ERC Grant

Data-Driven Methods for Modelling and Optimizing the Empirical Performance of Deep Neural Networks (BeyondBlackbox)

Deep neural networks (DNNs) have led to dramatic improvements of the state-of-the-art for many important classification problems, such as object recognition from images or speech recognition from audio data. However, DNNs are also notoriously dependent on the tuning of their hyperparameters. Since their manual tuning is time-consuming and requires expert knowledge, recent years have seen the rise of Bayesian optimization methods for automating this task. While these methods have had substantial successes, the treatment of DNN performance as a black box poses fundamental limitations, allowing manual tuning to be more effective for large and computationally expensive data sets: humans can (1) exploit prior knowledge and extrapolate performance from data subsets, (2) monitor the DNN’s internal weight optimization by stochastic gradient descent over time, and (3) reactively change hyperparameters at runtime. We therefore propose to model DNN performance beyond a blackbox level and to use these models to develop for the first time:

  1. Next-generation Bayesian optimization methods that exploit data-driven priors to optimize performance orders of magnitude faster than currently possible;
  2. Graybox Bayesian optimization methods that have access to – and exploit – performance and state information of algorithm runs over time; and
  3. Hyperparameter control strategies that learn across different datasets to adapt hyperparameters reactively to the characteristics of any given situation.

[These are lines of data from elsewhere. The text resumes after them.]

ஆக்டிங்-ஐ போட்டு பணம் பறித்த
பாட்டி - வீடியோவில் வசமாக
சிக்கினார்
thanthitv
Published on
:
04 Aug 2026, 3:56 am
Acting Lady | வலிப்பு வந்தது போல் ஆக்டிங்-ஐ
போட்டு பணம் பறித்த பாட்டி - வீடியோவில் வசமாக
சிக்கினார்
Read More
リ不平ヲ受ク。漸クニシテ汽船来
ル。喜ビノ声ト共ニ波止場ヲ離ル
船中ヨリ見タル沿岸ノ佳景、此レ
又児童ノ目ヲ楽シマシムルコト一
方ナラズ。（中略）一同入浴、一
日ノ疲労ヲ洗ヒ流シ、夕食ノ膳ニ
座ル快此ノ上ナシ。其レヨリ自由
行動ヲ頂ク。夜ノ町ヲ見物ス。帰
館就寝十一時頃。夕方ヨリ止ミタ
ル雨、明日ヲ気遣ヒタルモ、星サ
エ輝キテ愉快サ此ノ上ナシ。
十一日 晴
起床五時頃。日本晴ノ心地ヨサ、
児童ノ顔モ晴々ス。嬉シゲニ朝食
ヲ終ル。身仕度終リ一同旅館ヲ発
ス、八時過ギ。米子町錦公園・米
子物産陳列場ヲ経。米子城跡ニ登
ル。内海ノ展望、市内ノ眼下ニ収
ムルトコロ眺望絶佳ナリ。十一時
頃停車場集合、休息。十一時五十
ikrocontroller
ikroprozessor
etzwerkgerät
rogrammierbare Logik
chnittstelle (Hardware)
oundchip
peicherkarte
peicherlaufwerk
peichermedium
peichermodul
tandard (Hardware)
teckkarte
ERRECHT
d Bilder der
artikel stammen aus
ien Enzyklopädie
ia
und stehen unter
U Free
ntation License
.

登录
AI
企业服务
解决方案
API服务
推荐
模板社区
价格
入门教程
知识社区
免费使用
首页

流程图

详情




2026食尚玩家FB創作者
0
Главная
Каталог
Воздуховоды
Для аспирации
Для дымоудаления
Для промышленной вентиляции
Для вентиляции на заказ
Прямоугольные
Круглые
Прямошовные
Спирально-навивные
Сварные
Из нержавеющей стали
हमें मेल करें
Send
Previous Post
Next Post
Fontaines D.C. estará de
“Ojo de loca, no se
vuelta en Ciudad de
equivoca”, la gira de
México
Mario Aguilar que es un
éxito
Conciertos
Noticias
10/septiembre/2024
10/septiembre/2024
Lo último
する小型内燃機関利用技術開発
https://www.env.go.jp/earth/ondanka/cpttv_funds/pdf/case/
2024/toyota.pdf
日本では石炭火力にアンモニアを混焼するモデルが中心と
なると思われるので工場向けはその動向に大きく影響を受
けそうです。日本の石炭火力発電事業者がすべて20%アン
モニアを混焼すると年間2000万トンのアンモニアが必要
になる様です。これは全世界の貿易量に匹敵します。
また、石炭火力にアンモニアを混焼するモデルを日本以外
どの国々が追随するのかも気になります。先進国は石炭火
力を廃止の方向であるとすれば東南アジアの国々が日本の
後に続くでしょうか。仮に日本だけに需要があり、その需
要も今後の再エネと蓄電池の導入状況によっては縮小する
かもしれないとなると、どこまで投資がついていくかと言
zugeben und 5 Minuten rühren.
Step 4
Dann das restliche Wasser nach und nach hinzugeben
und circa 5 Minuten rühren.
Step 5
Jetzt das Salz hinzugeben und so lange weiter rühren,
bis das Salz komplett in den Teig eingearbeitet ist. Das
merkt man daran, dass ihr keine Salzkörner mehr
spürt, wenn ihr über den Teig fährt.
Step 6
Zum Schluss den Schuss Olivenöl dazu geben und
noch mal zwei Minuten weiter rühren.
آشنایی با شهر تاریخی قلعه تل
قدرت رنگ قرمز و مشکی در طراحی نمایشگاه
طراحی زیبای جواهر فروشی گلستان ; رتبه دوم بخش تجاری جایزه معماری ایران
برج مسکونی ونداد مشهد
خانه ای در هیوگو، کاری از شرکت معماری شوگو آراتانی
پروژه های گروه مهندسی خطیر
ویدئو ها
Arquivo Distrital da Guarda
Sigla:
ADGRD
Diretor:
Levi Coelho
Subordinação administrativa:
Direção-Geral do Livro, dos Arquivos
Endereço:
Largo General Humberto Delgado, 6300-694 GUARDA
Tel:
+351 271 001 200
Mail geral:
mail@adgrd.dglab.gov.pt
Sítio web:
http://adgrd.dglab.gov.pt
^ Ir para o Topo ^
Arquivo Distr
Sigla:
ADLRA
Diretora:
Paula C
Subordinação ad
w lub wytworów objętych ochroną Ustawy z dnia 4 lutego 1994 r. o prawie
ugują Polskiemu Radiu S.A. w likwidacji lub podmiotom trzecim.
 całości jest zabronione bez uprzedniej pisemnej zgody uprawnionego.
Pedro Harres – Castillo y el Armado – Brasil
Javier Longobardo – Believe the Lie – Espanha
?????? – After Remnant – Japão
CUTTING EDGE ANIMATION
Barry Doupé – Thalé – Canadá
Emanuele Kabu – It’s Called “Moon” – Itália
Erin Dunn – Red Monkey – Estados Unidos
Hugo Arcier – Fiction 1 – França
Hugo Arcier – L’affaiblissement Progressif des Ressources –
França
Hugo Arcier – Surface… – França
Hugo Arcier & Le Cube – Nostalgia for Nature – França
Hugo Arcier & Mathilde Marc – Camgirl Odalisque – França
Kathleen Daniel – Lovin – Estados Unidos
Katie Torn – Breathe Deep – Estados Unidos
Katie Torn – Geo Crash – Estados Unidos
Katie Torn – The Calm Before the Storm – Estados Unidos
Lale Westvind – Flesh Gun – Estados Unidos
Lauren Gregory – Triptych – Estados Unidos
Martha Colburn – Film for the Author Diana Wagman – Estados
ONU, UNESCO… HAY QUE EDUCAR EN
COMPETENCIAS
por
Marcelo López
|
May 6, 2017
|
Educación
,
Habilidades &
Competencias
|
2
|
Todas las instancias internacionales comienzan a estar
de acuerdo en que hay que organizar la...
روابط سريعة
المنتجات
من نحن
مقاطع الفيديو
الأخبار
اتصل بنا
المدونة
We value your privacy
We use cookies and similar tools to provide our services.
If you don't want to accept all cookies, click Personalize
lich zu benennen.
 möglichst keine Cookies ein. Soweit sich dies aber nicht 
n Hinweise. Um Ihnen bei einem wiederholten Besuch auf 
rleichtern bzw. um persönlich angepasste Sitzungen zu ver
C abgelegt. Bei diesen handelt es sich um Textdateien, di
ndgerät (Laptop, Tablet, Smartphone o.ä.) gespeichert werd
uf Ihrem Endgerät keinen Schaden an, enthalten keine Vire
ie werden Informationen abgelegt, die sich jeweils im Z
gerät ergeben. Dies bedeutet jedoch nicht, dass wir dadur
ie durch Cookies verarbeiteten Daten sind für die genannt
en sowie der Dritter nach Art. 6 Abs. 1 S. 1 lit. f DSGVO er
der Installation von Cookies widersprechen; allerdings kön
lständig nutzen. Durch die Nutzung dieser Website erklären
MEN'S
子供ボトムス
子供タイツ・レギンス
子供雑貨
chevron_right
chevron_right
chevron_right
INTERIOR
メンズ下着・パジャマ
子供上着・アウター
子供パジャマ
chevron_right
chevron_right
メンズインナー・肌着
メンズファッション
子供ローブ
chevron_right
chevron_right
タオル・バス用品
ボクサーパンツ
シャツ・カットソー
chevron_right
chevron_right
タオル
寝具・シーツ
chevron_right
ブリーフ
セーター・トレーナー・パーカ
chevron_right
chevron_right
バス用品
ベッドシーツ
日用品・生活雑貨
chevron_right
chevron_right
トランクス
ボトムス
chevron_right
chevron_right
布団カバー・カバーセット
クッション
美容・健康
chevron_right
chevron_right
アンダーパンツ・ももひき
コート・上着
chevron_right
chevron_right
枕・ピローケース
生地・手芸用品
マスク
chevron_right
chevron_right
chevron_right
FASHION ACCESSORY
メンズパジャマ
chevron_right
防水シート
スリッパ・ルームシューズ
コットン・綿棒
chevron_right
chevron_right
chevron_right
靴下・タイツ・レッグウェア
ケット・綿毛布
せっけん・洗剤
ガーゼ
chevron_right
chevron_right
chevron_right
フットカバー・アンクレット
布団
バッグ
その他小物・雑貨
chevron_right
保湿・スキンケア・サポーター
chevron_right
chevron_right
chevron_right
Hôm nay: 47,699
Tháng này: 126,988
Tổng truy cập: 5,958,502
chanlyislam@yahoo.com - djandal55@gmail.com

DNNs play into our project in two ways. First, in all our methods we will use (Bayesian) DNNs to model and exploit the large amounts of performance data we will collect on various datasets. Second, our application goal is to optimize and control DNN hyperparameters far better than human experts and to obtain:

  1. Computationally inexpensive auto-tuned deep neural networks, even for large datasets, enabling the widespread use of deep learning by non-experts.